- How to complete this task
Please set down each record exactly as it appears, but leave out any pictures.

Pixel coordinate listings
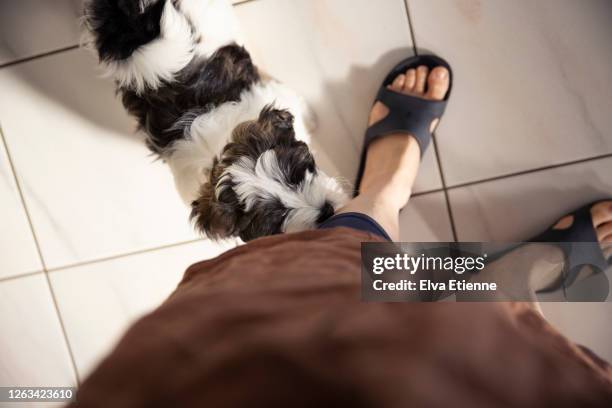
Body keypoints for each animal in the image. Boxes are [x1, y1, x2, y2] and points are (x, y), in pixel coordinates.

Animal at [85, 0, 350, 241]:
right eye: (277, 218)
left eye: (296, 175)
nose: (326, 210)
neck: (217, 150)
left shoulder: (272, 95)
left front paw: (310, 119)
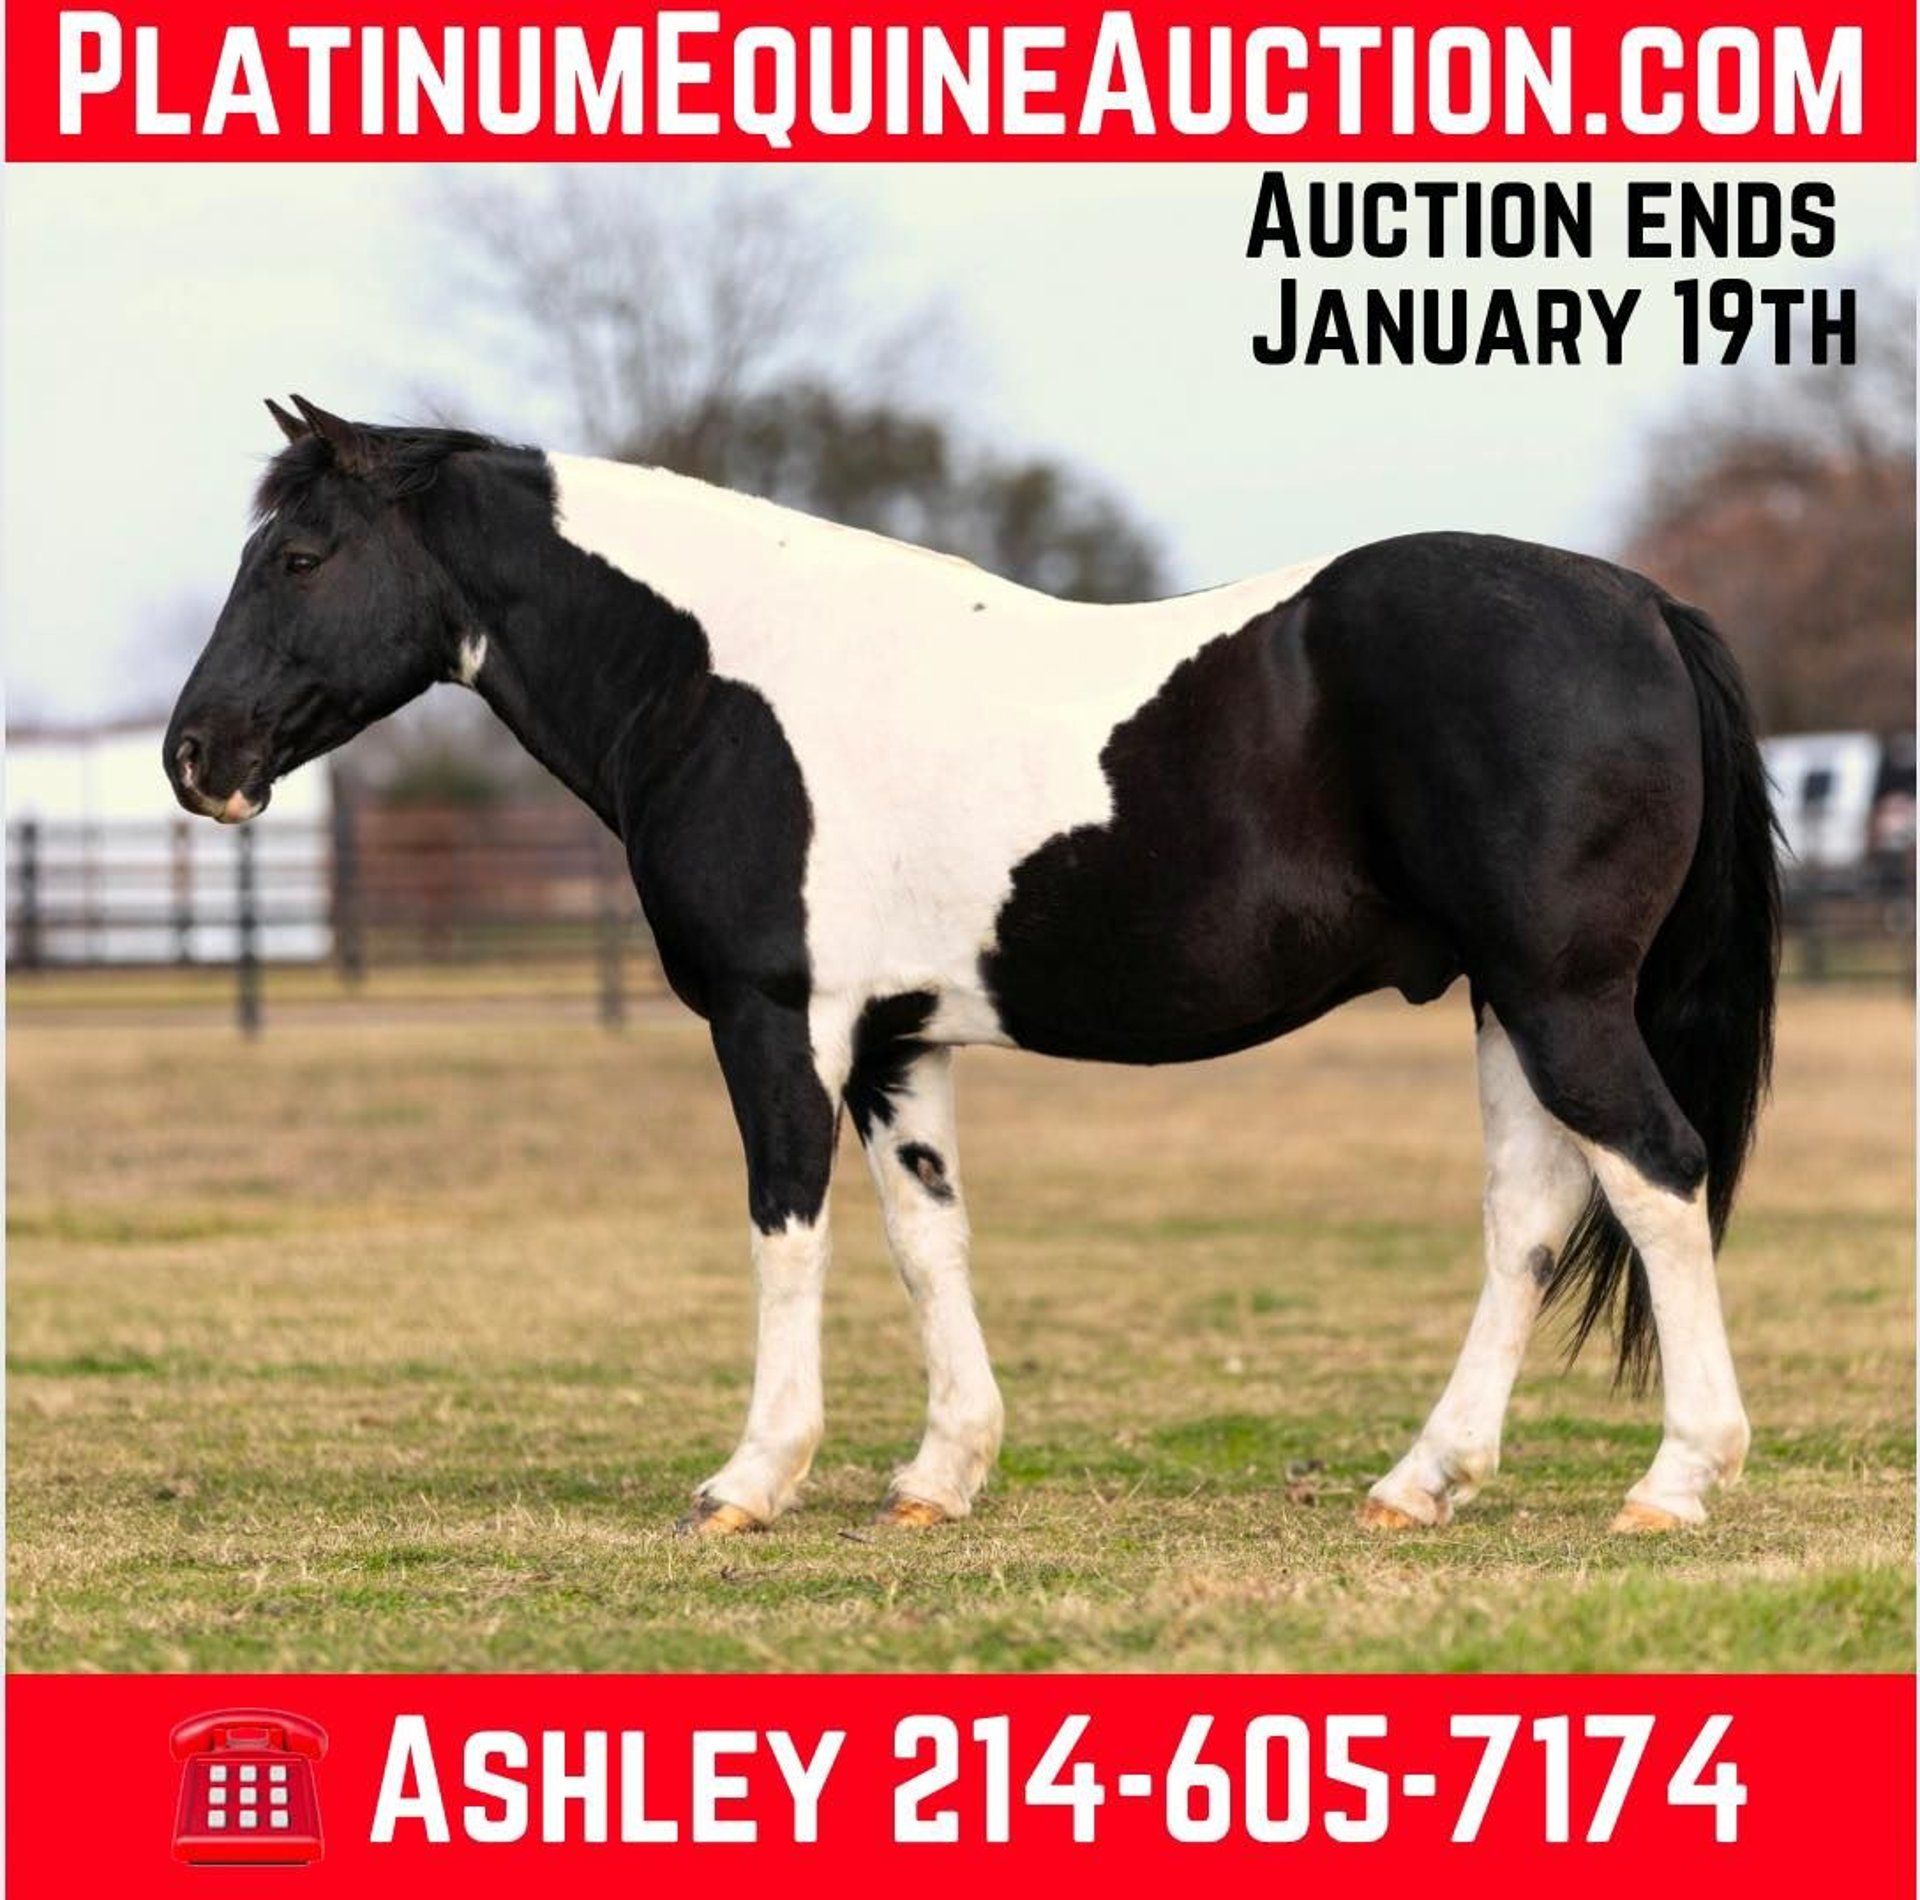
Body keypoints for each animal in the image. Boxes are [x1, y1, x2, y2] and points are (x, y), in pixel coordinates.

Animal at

- Result
Body keypoints for each animal in the image. Boxes are [x1, y1, x2, y2] and points are (x, y), in pixel coordinates.

Animal at [85, 0, 350, 241]:
right eye: (277, 218)
left eye: (296, 175)
nose: (326, 210)
neck: (217, 150)
left shoulder: (272, 95)
left front paw: (310, 119)
Body keypoints for each animal in the image. Boxes are [x1, y1, x2, y2] and points are (x, y), in pixel coordinates.

Animal at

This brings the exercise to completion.